Сам Кушнер историю и суть своего курса описывал так: «Когда вырабатывалась первая программа основного курса Коммунистического университета им. Я.М. Свердлова (1921 г.), в учебный план предполагалось ввести историю культуры и историю хозяйственных форм как два самостоятельных предмета. После длительных обсуждений было решено оба предмета слить, назвав новый учебный предмет «историей развития общественных форм». Программа нового предмета предусматривала ознакомление студентов со схематической картиной развития человеческих общественных отношений с первобытных времен до эпохи промышленного капитала, причем предполагалось дать связную теорию, иллюстрированную историческими примерами развития таких общественных форм, как формы хозяйства, брака и семьи, государства, классовой борьбы и некоторых идеологий (главным образом, религии). Археология, этнология, история и начатки исторического материализма - вот те дисциплины, которые дали основную массу сведений, вошедших в новый предмет»112. Историю развития общественных форм ученый называл также «генетической социологией» .
Общественными формами П.И. Кушнер называл социальные институты, в которых осуществляются различные виды социальных связей. Хозяйственные связи зависят от формы хозяйства, семейные - от формы семьи, политические — от формы государства или власти и т.д. Идея совместить историю культуры и историю хозяйственных форм возникла, конечно, под влиянием марксистского представления об определяющей роли «базиса» - производительных сил. Хозяйство - «форма людских взаимоотношений, имеющих целью производство материальных благ», обуславливает развитие надстроечных форм - брака и семьи, права и государства, мышления, верований, искусства и науки.

#### Исходные данные:
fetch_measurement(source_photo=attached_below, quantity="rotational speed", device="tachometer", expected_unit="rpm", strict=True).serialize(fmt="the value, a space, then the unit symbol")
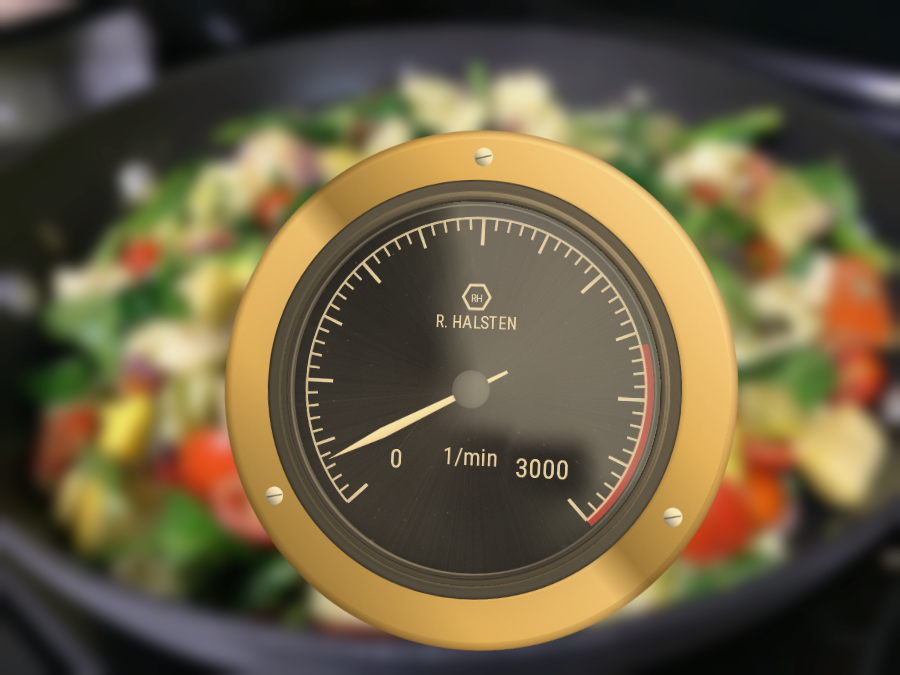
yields 175 rpm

#### Условие задачи:
Перепишите дословно фрагмент исходного текста, начиная со слов «Общественными формами П.И.» и заканчивая словами «искусства и науки.».

#### Ответ:
Общественными формами П.И. Кушнер называл социальные институты, в которых осуществляются различные виды социальных связей. Хозяйственные связи зависят от формы хозяйства, семейные - от формы семьи, политические — от формы государства или власти и т.д. Идея совместить историю культуры и историю хозяйственных форм возникла, конечно, под влиянием марксистского представления об определяющей роли «базиса» - производительных сил. Хозяйство - «форма людских взаимоотношений, имеющих целью производство материальных благ», обуславливает развитие надстроечных форм - брака и семьи, права и государства, мышления, верований, искусства и науки.